### AIM OF THE EXERCISE
Your output is the line containing "I need the box that holds the cloud at (1067, 465)." plus all lines after it to the end of the records, reproduced exactly, with nothing else.

┌─ EXERCISE INPUTS

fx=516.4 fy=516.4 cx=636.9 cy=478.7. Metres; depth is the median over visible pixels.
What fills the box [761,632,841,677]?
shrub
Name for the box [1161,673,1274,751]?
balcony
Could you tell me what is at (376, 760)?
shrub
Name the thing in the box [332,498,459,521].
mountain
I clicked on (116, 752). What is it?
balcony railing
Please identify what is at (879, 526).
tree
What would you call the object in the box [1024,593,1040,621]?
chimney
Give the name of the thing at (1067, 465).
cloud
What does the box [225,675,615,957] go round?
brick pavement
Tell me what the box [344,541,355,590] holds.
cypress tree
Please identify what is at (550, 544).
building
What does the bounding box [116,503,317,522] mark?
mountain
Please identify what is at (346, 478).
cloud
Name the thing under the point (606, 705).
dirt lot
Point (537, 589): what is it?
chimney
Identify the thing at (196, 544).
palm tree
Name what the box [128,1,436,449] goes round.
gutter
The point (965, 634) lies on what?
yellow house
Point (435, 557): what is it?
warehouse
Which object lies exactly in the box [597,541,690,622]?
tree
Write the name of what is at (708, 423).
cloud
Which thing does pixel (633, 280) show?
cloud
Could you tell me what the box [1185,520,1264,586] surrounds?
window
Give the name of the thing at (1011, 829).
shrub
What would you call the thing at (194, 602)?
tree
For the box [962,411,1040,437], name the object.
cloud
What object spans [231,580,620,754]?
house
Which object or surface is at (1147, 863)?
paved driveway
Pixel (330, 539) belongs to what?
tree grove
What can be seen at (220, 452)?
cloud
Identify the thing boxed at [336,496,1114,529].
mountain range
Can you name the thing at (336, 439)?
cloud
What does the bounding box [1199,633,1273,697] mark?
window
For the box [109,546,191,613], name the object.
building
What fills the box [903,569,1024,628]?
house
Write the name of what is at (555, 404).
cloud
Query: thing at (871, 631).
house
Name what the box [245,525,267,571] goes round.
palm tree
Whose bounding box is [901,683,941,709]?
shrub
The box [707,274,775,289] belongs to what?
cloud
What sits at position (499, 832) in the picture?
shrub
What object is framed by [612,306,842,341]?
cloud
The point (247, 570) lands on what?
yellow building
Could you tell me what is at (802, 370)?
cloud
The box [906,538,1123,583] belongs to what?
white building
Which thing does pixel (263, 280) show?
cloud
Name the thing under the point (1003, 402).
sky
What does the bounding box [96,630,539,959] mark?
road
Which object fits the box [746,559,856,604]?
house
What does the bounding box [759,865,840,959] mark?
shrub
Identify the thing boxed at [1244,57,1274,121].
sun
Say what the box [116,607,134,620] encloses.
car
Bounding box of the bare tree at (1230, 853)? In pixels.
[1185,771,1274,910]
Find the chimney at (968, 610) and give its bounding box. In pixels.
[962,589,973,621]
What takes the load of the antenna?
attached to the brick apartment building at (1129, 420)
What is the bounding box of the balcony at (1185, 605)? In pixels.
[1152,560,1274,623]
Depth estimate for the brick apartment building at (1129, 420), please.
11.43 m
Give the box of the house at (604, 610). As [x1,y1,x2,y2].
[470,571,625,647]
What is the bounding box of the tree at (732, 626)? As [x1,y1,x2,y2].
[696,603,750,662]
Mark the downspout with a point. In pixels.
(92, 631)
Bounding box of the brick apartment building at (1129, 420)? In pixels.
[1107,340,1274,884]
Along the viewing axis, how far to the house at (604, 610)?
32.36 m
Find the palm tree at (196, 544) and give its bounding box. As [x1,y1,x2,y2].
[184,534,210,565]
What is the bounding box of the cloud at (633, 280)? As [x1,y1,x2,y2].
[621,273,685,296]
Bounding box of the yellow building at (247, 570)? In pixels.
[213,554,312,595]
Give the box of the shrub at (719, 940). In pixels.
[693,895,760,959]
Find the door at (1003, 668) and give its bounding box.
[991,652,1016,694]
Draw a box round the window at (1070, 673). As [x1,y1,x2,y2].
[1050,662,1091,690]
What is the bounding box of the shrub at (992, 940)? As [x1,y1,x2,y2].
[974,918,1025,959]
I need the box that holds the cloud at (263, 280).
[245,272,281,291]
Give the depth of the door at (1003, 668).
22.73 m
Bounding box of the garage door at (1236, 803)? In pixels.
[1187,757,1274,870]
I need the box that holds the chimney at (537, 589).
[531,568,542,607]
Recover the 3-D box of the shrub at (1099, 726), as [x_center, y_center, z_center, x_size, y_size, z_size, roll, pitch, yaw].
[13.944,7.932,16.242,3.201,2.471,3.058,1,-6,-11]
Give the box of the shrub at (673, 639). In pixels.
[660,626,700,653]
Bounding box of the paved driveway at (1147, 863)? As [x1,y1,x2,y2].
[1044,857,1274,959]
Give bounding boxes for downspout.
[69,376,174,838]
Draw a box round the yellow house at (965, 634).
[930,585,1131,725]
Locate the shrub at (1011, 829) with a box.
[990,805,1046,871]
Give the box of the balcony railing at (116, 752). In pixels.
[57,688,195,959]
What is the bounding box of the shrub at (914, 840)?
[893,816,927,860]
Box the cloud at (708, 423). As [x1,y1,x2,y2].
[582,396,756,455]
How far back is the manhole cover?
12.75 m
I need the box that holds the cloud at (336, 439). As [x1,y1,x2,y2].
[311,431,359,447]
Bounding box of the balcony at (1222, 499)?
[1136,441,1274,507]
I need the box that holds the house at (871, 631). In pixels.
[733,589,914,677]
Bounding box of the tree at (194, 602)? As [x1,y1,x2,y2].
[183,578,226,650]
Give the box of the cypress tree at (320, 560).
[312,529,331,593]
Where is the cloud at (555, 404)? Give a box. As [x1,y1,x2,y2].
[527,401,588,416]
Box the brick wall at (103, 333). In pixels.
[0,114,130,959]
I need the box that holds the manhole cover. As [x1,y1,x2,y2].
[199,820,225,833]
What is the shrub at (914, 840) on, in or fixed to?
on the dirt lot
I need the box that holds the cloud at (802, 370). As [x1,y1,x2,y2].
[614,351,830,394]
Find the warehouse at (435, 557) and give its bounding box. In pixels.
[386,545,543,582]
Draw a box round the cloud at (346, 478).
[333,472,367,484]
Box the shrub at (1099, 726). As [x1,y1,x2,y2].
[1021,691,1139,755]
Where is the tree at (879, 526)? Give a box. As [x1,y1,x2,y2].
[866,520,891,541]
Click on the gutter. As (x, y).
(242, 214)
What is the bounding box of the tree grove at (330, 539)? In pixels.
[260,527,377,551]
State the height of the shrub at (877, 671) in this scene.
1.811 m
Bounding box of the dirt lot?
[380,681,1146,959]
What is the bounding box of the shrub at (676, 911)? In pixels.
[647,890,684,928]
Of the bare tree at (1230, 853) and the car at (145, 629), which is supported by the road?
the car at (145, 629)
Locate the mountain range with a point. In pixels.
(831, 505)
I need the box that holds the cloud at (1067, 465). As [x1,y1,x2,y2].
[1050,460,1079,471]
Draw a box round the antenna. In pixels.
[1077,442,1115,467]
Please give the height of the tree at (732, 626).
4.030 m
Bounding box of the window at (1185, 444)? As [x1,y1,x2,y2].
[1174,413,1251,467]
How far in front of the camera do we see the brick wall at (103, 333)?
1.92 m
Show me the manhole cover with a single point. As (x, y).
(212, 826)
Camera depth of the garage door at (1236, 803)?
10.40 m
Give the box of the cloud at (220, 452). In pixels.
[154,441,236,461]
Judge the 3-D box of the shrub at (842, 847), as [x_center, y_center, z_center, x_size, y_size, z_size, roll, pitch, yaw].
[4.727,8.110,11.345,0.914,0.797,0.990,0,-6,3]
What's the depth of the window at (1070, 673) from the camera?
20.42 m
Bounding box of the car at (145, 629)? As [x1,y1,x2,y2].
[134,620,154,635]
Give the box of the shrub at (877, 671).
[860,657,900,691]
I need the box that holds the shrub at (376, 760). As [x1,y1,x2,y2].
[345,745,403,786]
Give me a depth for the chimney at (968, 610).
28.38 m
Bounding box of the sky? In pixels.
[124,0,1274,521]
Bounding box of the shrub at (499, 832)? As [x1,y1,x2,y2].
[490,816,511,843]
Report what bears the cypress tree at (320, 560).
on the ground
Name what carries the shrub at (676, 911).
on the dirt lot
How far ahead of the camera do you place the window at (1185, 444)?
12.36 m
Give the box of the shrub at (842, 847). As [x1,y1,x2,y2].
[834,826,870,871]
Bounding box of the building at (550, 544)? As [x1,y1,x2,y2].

└─

### WRITTEN ANSWER
I need the box that holds the cloud at (1067, 465). As [x1,y1,x2,y2].
[1050,460,1079,471]
Draw a box round the antenna. In pixels.
[1077,442,1115,467]
Please give the height of the tree at (732, 626).
4.030 m
Bounding box of the window at (1185, 444)? As [x1,y1,x2,y2].
[1174,413,1251,467]
How far in front of the camera do we see the brick wall at (103, 333)?
1.92 m
Show me the manhole cover with a single point. As (x, y).
(212, 826)
Camera depth of the garage door at (1236, 803)?
10.40 m
Give the box of the cloud at (220, 452). In pixels.
[154,441,236,461]
Judge the 3-D box of the shrub at (842, 847), as [x_center, y_center, z_center, x_size, y_size, z_size, roll, pitch, yaw].
[4.727,8.110,11.345,0.914,0.797,0.990,0,-6,3]
What's the depth of the window at (1070, 673) from the camera?
20.42 m
Bounding box of the car at (145, 629)? As [x1,y1,x2,y2].
[134,620,154,635]
Give the box of the shrub at (877, 671).
[860,657,900,691]
I need the box that holds the shrub at (376, 760). As [x1,y1,x2,y2].
[345,745,403,786]
Give me a depth for the chimney at (968, 610).
28.38 m
Bounding box of the sky? In pixels.
[124,0,1274,521]
Bounding box of the shrub at (499, 832)? As [x1,y1,x2,y2].
[490,816,511,843]
Report what bears the cypress tree at (320, 560).
on the ground
Name what carries the shrub at (676, 911).
on the dirt lot
How far ahead of the camera do you place the window at (1185, 444)?
12.36 m
Give the box of the shrub at (842, 847). As [x1,y1,x2,y2].
[834,826,870,871]
Bounding box of the building at (550, 544)? As [x1,y1,x2,y2].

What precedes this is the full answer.